Last month, a survey by the National Association of School-Based Teacher Trainers (NASBTT) found that a "worryingly high" number of schools said they were not in a position to offer teacher training placements in the next academic year.
At the time, NASBTT executive director Emma Hollis said: "ITT providers have told us, through our survey, that schools are not offering placements primarily due to concerns over the post-Covid-19 transition, including worries about having additional people in school, the reluctance to allow trainee teachers to teach, given the amount of time children have been away from school, the need to focus on other priorities, and uncertainty resulting from the pandemic."
Asked if the DfE clarification will go towards solving the shortage of student placements, Mr Noble-Rogers said: "Yes, it will help with that, because schools might have been nervous about having them in if they saw all these people count as visitors – and that brings all various restrictions and constraints with it.

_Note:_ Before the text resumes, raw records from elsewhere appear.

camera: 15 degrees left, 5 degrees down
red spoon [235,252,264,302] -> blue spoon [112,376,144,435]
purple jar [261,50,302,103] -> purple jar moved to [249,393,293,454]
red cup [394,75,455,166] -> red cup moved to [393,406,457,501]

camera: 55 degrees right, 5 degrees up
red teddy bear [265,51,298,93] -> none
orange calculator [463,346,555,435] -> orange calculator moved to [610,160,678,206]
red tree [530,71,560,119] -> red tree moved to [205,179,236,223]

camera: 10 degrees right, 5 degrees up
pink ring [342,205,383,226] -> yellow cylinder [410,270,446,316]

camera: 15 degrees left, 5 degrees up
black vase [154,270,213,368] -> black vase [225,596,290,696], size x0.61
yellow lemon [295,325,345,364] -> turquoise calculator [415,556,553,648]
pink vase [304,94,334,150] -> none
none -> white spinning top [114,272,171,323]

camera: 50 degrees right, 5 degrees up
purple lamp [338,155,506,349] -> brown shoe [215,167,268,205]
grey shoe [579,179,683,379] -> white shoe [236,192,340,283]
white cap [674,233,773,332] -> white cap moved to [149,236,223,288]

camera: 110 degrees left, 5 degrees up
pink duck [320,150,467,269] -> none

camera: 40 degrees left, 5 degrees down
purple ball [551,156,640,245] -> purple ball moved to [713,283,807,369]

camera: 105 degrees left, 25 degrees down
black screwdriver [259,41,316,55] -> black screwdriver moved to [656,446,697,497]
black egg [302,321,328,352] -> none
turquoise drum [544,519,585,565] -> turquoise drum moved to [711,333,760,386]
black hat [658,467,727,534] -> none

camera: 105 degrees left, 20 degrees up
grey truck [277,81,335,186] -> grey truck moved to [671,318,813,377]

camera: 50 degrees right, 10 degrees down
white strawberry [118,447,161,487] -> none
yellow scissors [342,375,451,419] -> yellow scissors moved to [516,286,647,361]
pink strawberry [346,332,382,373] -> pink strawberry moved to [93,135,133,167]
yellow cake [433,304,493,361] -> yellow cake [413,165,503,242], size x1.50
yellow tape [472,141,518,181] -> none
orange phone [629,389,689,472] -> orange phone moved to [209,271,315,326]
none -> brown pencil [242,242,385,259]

"If it's now clarified that no they're not visitors, they're critical workers, they're part of the school, and therefore it removes one of the worries schools might have about bringing them in."
But asked how much of an impact the change will have on the current shortages, and if it could solve the problem, he said: "No...schools have still got a lot of other things to contend with.
"But the reassurance the DfE gave pointing out the benefits to schools of having student teachers, that will make them more willing to have people in.
"I think this one is potentially more important than that – it removes a perceived barrier, if not an actual one."